++++ PASSAGE SHOWN ++++

Jesus Is the Way—Even When You Don’t Know It
When Life Falls Apart and You Still Don’t Have a Roadmap
Have you ever prayed for clarity and gotten silence instead?
You wanted answers. Directions. Some kind of sign that things would work out. And instead, you got… nothing obvious. Just the same uncertainty you started with.
If that sounds familiar, you’re in good company. Because that’s almost exactly what the disciples experienced the night before Jesus was crucified—and what they said in response might be the most honest thing anyone says in the entire Gospel of John.
John 14:1-14 is a passage most of us know from funerals. “Do not let your hearts be troubled… In my Father’s house there are many dwelling places.” It’s beautiful. It’s comforting. And we reach for it when grief is close and words feel thin.

++++ RECORD EXTRACTS ++++

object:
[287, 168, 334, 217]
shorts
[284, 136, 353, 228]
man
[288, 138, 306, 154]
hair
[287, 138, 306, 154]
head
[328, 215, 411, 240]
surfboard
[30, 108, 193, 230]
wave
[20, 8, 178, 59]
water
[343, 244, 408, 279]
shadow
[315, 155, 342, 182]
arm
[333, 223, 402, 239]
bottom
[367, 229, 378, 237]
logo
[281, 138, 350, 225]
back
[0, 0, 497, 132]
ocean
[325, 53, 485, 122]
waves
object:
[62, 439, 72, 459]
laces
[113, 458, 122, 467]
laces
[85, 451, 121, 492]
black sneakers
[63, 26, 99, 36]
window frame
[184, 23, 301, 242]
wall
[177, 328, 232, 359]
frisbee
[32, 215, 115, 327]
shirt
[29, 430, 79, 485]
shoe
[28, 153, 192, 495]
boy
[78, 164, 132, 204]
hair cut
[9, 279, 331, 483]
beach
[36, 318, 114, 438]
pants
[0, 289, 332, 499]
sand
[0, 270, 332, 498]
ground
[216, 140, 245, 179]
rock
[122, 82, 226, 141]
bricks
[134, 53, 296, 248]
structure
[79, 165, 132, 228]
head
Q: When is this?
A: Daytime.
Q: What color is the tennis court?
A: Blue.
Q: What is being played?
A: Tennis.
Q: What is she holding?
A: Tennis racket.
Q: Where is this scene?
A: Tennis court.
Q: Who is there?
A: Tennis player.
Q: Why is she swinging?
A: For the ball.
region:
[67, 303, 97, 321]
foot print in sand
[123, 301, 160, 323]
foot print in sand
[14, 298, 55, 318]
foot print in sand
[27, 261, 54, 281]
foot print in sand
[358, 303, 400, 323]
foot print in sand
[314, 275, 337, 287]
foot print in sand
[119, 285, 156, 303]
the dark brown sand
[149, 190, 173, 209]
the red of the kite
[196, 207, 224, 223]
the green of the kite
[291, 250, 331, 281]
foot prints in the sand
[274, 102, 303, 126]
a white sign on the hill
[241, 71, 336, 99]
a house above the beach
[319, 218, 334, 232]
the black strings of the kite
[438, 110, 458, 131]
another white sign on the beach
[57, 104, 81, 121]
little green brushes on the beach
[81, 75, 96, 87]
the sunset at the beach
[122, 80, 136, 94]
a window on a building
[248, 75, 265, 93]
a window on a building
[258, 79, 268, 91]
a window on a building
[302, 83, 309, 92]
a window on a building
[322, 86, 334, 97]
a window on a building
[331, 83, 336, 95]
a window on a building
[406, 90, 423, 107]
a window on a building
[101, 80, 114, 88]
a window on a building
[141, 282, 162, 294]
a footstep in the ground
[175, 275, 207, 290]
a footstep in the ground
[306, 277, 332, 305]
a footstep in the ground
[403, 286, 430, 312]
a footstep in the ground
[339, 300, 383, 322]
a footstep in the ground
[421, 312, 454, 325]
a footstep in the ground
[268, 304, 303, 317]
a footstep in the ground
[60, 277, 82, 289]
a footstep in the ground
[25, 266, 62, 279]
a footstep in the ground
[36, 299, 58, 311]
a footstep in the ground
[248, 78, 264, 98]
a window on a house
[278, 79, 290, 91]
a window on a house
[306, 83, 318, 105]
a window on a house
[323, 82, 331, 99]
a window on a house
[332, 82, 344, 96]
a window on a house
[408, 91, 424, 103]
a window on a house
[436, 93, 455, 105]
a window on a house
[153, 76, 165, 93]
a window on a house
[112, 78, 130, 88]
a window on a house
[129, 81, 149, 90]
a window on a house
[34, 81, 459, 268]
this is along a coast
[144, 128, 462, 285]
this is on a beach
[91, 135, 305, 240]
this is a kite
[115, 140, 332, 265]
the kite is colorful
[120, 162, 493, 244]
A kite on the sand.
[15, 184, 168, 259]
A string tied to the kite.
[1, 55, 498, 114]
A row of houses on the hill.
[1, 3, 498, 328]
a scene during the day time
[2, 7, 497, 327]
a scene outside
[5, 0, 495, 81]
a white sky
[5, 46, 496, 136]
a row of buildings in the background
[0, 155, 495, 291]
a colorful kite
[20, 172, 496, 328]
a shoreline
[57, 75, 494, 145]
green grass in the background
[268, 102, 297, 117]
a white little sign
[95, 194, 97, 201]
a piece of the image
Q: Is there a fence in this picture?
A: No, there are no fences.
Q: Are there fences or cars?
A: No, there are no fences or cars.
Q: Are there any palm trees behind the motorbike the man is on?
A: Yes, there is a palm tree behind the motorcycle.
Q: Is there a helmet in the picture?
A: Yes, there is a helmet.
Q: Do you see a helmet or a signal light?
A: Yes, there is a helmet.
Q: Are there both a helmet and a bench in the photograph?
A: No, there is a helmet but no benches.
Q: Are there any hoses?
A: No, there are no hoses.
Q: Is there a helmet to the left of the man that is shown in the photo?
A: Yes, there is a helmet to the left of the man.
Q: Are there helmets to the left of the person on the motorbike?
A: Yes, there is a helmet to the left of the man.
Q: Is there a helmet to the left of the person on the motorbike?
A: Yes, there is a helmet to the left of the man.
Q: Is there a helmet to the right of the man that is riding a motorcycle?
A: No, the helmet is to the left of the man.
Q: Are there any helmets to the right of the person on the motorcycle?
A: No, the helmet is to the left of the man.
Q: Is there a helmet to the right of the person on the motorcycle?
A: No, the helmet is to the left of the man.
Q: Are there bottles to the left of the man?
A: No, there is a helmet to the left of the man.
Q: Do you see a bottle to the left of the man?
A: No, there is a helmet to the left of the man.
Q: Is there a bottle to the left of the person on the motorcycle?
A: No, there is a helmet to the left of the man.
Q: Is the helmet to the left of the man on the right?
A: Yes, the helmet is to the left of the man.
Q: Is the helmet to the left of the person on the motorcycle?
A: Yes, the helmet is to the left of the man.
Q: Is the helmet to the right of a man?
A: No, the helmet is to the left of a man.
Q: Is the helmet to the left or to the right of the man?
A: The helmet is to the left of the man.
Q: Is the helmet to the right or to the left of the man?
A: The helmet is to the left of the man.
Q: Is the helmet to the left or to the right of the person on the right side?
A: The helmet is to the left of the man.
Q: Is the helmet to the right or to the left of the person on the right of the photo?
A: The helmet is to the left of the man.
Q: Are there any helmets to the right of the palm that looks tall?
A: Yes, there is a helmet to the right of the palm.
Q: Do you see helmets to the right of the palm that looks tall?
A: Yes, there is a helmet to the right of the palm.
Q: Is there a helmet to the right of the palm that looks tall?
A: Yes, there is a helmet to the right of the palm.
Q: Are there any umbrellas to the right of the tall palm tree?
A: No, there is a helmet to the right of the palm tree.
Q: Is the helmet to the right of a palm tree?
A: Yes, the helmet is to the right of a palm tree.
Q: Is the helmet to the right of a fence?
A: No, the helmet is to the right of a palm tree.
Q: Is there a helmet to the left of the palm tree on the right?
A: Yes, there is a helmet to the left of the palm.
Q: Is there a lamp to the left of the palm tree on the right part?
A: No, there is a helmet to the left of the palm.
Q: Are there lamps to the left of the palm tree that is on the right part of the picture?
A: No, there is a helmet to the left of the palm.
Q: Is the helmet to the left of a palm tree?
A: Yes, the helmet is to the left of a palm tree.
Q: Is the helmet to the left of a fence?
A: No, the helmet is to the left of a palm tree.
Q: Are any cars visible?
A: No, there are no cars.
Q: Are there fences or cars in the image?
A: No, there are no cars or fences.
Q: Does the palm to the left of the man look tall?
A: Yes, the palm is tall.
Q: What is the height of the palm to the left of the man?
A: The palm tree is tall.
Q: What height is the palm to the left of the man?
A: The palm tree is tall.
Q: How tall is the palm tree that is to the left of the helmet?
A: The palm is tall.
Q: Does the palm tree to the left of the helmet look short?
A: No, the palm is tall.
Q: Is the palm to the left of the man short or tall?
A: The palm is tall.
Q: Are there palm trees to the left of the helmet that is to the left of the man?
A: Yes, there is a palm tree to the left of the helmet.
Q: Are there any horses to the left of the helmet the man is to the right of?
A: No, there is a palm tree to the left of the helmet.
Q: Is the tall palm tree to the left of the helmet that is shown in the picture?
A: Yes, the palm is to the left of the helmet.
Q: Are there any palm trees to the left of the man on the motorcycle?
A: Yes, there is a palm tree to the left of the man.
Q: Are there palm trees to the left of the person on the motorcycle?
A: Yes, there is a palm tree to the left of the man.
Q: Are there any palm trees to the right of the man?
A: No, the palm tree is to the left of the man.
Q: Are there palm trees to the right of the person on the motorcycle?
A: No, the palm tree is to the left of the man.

++++

◆ WORK REQUEST ◆
Please carry the reflection on John 14 forward from its final sentence. The entries are separate material, apart from the reflection on John 14.

◆ OUTPUT OF THE EXERCISE ◆
But here’s what’s easy to miss: Jesus didn’t speak these words at the end of the story. He spoke them in the middle of everything falling apart—the night of betrayal, denial, and coming death. Which means this passage isn’t only for the grieving. It’s also for everyone still in the middle of things. Including you.
“We Don’t Know the Way”—The Most Faithful Thing You Can Say
After Jesus tells the disciples He’s going to prepare a place for them and that they “know the way,” Thomas speaks up:
“Lord, we don’t know where you are going. How can we know the way?” (John 14:5)
It sounds like a failure of faith. But it isn’t.
Thomas is being honest. And Jesus doesn’t shame him for it. He doesn’t say, “You should have figured this out by now.” He responds with one of the most remarkable statements in all of Scripture:
“I am the way, and the truth, and the life.” (John 14:6)
Thomas asked for a map. Jesus gave him a presence.
That’s a significant distinction. A map tells you how to get somewhere on your own. A presence says, I’m going with you. When Jesus says “I am the way,” He’s not handing you directions. He’s offering Himself.
And if you’ve ever felt like you were stumbling through faith without a clear path—that’s not a spiritual failure. It might actually be where faith begins.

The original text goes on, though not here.